**Görev 1:** "difference" dizesini içeren bütün satırları, hiçbirini atlamadan döndürür müsünüz?

**Sayfa alıntısı:**
---
Birleşmiş Milletler Genel Kurulu, Perşembe günü ezici çoğunlukla, Amerika Birleşik Devletleri’nin 1960’dan bu yana Küba’ya karşı uyguladığı ekonomik ve ticari ambargonun sona erdirilmesi için oy kullandı.
Oylamaya katılan 190 ülkeden 187’si her yıl ambargonun kaldırılması için yinelenen oylamada karardan yana oy kullandı. Karara yalnızca ABD ve İsrail karşı oy kullandı. Ukrayna ise çekimser kaldı.
Ambagonun kaldırılması kararı ne diyor?
▶ Tam adı “Amerika Birleşik Devletleri’nin Küba’ya karşı uyguladığı ekonomik, ticari ve finansal ambargonun sona erdirilmesinin gerekliliği” olan kararı kabul eden BM Genel Kurulu, 1992’den bu yana alına gelen kaldırma kararlarına karşın “Küba’ya uygulanan ekonomik, ticari ve malî ambargonun sürmekte olduğunu” ve “bu tür önlemlerin Küba halkı ve başka ülkelerde yaşayan Küba yurttaşlarını olumsuz etkilediğini” dile getiriyor.
▶ Karar 2015 ve 2016’da dönemin ABD Başkanı Barack Obama tarafından alınan önlemleri hatırlatarak bunların 2017’den bu yana uygulanmaya başlanan önlemlerle çeliştiğini belirtiyor.
▶ Genel Kurul, tüm ülkelere Birleşmiş Milletler Şartı ve uluslararası hukuk gereğince böylesi kısıtlayıcı yasa ve önlemler çıkartmama ve yürürlüğe koymama çağrısında bulundu.
Kararın İngilizce tam metni için tıklayın.
Sonuç
BM Genel Kurulu oylamayı sonuçlandırıp dağılırken 1959’da Fidel Castro önderliğindeki Küba devriminin arazi ve emlakı kamulaştırmasına karşı Washington’un 60 yılı aşkın bir süredir uygulaya geldiği ekonomik ve ticari kısıtlamaları sürdürme politikasını destekleyen yalnızca iki ülke, ABD ve İsrail kaldı.
---
**Kaynak bilgisi:**
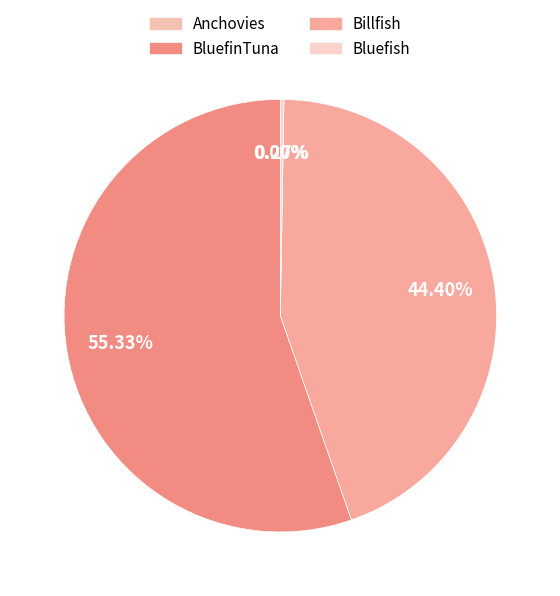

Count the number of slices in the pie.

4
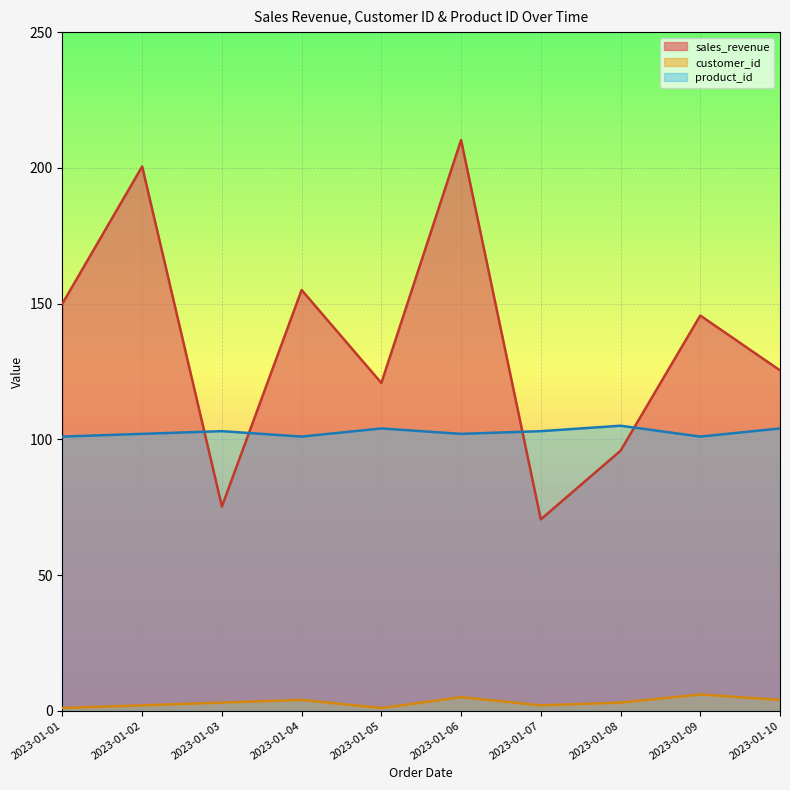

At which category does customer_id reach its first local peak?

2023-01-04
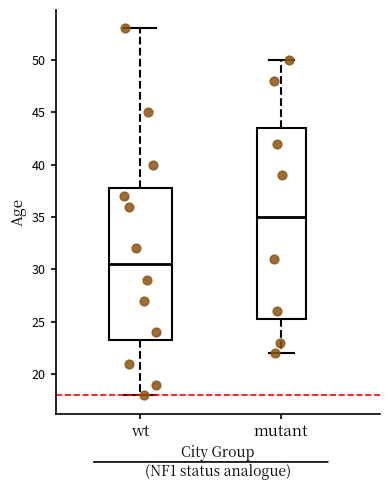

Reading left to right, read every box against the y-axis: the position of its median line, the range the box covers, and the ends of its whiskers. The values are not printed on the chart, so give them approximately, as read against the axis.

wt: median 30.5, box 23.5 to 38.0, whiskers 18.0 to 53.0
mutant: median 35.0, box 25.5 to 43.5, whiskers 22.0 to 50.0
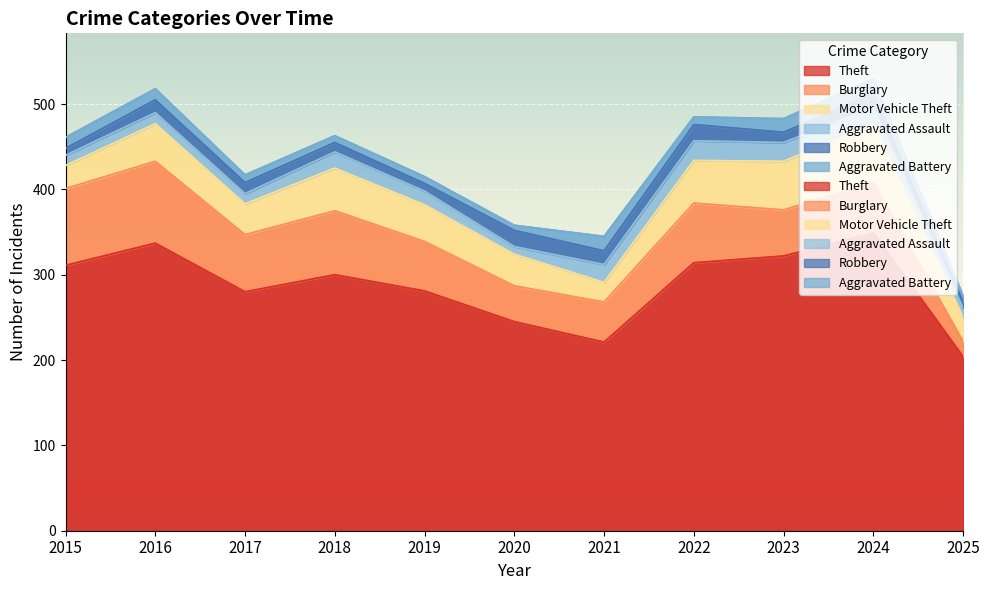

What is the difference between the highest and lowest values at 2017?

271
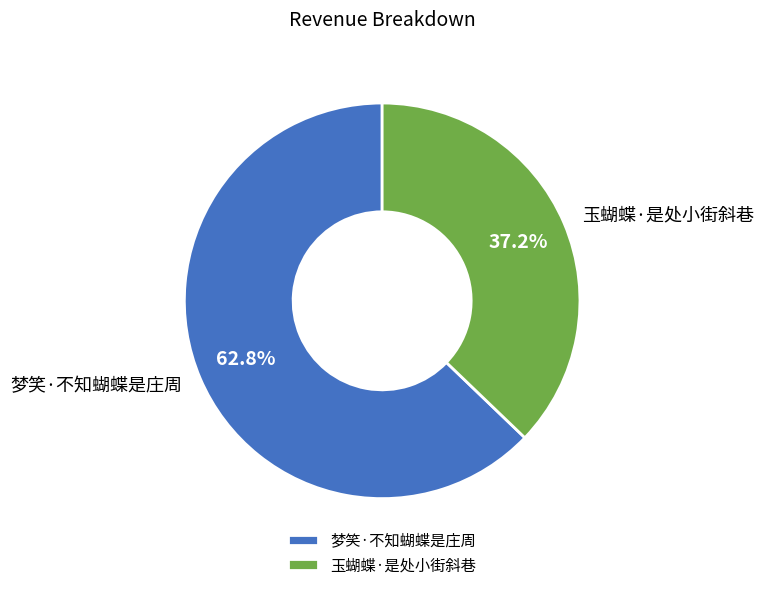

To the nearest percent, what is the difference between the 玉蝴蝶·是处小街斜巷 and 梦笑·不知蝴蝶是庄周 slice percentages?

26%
---
**Görev 2:** Yukarıdaki Küba ambargosu haberinde "Oylamaya katılan 190 ülkeden" diye başlayan paragrafı, ana bilgileri koruyarak madde listesi hâline getirir misiniz?

**Yazılı yanıt 1:**
What is the difference between the highest and lowest values at 2017?
To the nearest percent, what is the difference between the 玉蝴蝶·是处小街斜巷 and 梦笑·不知蝴蝶是庄周 slice percentages?

**Yazılı yanıt 2:**
- Oylamaya 190 ülke katıldı.
- Bunlardan 187'si, her yıl yinelenen oylamada ambargonun kaldırılması kararından yana oy verdi.
- Karara yalnızca ABD ve İsrail karşı oy kullandı.
- Ukrayna çekimser kaldı.